Let's talk a little bit about child psychiatry now.
When it comes to disruptive behavioral disorders,
there are a couple that you should know about for your boards.
Conduct disorder and also oppositional defiant disorder.
Let's go through the difference in each one.
A conduct disorder is a pattern of behavior that involves violation of the basic rights
of others and also of social norms and rules.
Conduct disorder is a common diagnosis in outpatient child psychiatry clinics
and it often occurs in boys more than girls and there's a high risk of developing
anti social personality disorder in adulthood.
Remember, to qualify for a diagnosis of anti-social personality disorder
it's actually a requirement that a patient show evidence of conduct disorder before the age 15.
There is an increase co morbidity of ADHD, mood disorders, substance disorders,
and criminal activity as an adult.
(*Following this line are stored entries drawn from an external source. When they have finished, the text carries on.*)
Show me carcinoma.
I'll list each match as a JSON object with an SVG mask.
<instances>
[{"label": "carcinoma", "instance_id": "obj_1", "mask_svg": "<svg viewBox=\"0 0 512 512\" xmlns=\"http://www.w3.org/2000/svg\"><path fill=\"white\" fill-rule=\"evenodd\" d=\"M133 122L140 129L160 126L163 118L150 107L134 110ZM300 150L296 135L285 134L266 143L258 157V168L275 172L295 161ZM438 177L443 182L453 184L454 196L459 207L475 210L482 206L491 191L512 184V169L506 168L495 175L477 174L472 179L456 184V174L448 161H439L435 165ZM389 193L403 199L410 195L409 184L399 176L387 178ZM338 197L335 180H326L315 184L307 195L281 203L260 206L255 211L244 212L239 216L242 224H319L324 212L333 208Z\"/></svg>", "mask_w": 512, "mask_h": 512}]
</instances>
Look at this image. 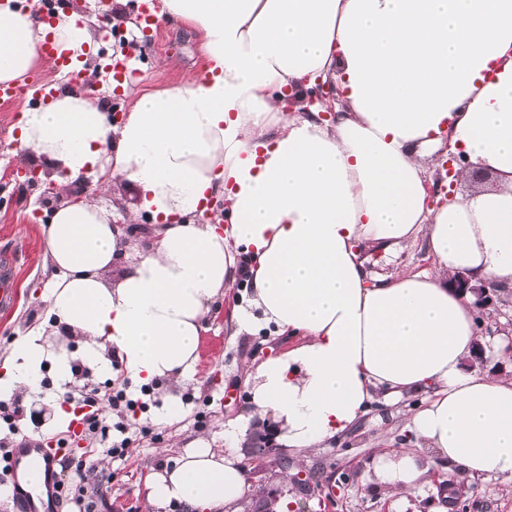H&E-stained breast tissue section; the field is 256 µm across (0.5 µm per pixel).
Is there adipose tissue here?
<instances>
[{
  "label": "adipose tissue",
  "mask_w": 512,
  "mask_h": 512,
  "mask_svg": "<svg viewBox=\"0 0 512 512\" xmlns=\"http://www.w3.org/2000/svg\"><path fill=\"white\" fill-rule=\"evenodd\" d=\"M158 18L201 38L208 78L141 93L118 125L69 89L22 110L20 147L60 191L91 177L136 201L53 209L52 332L20 337L0 364V399L44 398L64 422L80 361L137 385L167 381L157 419L179 421L212 304L241 280L251 293L237 331L298 339L247 377L250 417L272 419L285 448L309 453L375 399L423 392L407 417L419 446L378 459L387 490L412 494L440 462L512 480V378L468 366L478 345L507 339L482 340L473 295L454 285L464 274L512 288V0H161ZM94 35L83 12L49 25L40 0H0V82L50 67L45 37L76 58L94 53ZM321 82L336 98L312 101ZM443 140L460 180L479 169L495 184L430 209V147ZM214 197V223L196 222ZM146 214L155 236L134 256L126 227ZM420 238L429 271L376 277L361 256ZM146 489L156 512H223L249 485L234 451L197 439Z\"/></svg>",
  "instance_id": "ef3b65f1"
}]
</instances>
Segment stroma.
<instances>
[{"label":"stroma","mask_w":512,"mask_h":512,"mask_svg":"<svg viewBox=\"0 0 512 512\" xmlns=\"http://www.w3.org/2000/svg\"><path fill=\"white\" fill-rule=\"evenodd\" d=\"M64 7L79 8L97 17L96 27L104 31L93 56L105 64L113 58L134 61L138 91L174 88L187 74L200 71L204 64L202 42L198 35L182 25H161L151 39H138L127 19L115 17L111 9L90 5L88 0H62ZM20 103H0V255L15 259L13 286L16 301L0 310V361L7 358L20 336L46 320L45 290L52 278L43 227L60 198H48L42 188L24 184L21 173L16 127ZM367 267L376 274L397 270L420 272L432 269L433 257L424 243H416L390 256L381 250L363 251ZM247 297L246 288L226 290L217 299L209 317V329L201 338L200 361L194 382L182 390L185 416L172 424H157L159 441L140 437L139 417L144 412H159L162 401L156 393H142L140 387L124 385L121 375L102 377L76 372L72 397H80L87 383L97 385L101 393L125 386L129 398L136 400L134 411L124 413L134 442L124 459L99 456L94 470L82 484L83 495L102 502L101 512H150L146 502V479L150 472L171 466L190 441L203 438L215 450L224 448V424L245 413L248 407L247 371L292 347L293 338L268 330L254 334H235L230 322L234 306ZM480 333L493 337L512 328V288L496 289L492 302L479 309ZM422 394L404 395L396 404H374L371 411L347 433L328 447L319 448L305 458L285 456L274 448L263 460L250 459L249 441H241L236 454L249 475L251 488L237 503L236 512H251L252 504L271 490H279L288 512H321L320 497L332 506L328 512H430L436 494L459 484L457 471L439 465L427 476L421 492L399 499L390 496L376 480L378 455L391 453L413 442L406 427V415L421 406ZM206 416L197 424L195 413ZM68 428L54 426L45 408L27 403L16 430L0 420V448H13L22 437L53 443L69 437ZM287 459L281 469L279 459ZM461 497L459 506L448 512H512V481L500 478L474 479Z\"/></svg>","instance_id":"stroma-1"}]
</instances>
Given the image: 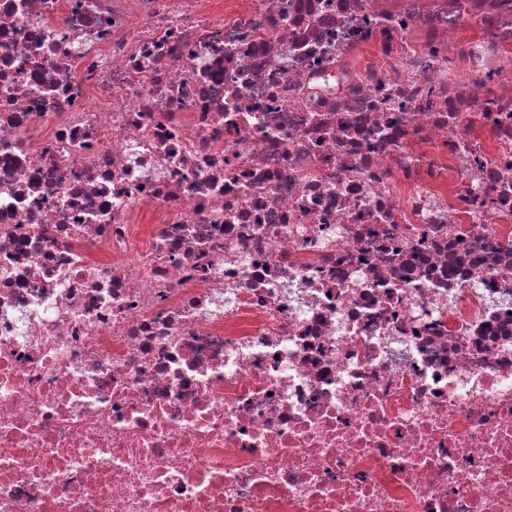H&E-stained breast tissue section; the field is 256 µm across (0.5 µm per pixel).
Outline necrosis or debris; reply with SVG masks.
<instances>
[{"instance_id": "necrosis-or-debris-1", "label": "necrosis or debris", "mask_w": 512, "mask_h": 512, "mask_svg": "<svg viewBox=\"0 0 512 512\" xmlns=\"http://www.w3.org/2000/svg\"><path fill=\"white\" fill-rule=\"evenodd\" d=\"M0 512H512V0H0Z\"/></svg>"}]
</instances>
Now, let's take a look at oppositional defiant disorder.
This is a disruptive behavior but it does not impinge on the rights of another person.
The prevalence is up to 20% in children less than 6, usually starts before puberty.
It's more common in boys. We'll remit in about 25% of children
but some may progress to develop conduct disorder.
The treatment for behavioral disorders include psychotherapy,
behavioral modification, problem-solving skills, and parent skills teaching.
So basically it's a wrap around approach to the care of the child.
The thing that separates oppositional defiant disorder from conduct disorder,
and this is very important, is that oppositional defiant disorder does not violate anyone's rights.
Let's look at the diagnostic criterion, for ODD there's a pattern of anger and irritability.
People are argumentative and defiant or vindictive and it lasts for at least 6 months
and is exhibited during an interaction with at least one individual who's not a sibling.
It also requires an angry or irritable mood, loss of temper, being touchy
or easily annoyed and often being angry and resentful, argumentative,
and arguing with authority figures in particular.
Often defying rules or refusing to comply with the requests from authority figures,
often deliberately annoying others, and sometimes blaming others for his or her mistakes.
There is vindictiveness, being spiteful. The disturbance is associated with distress and social,
educational, and occupational functioning. And the behavior does not exclusively occur
during the course of a psychotic episode, substance abuse, or a mood disorder.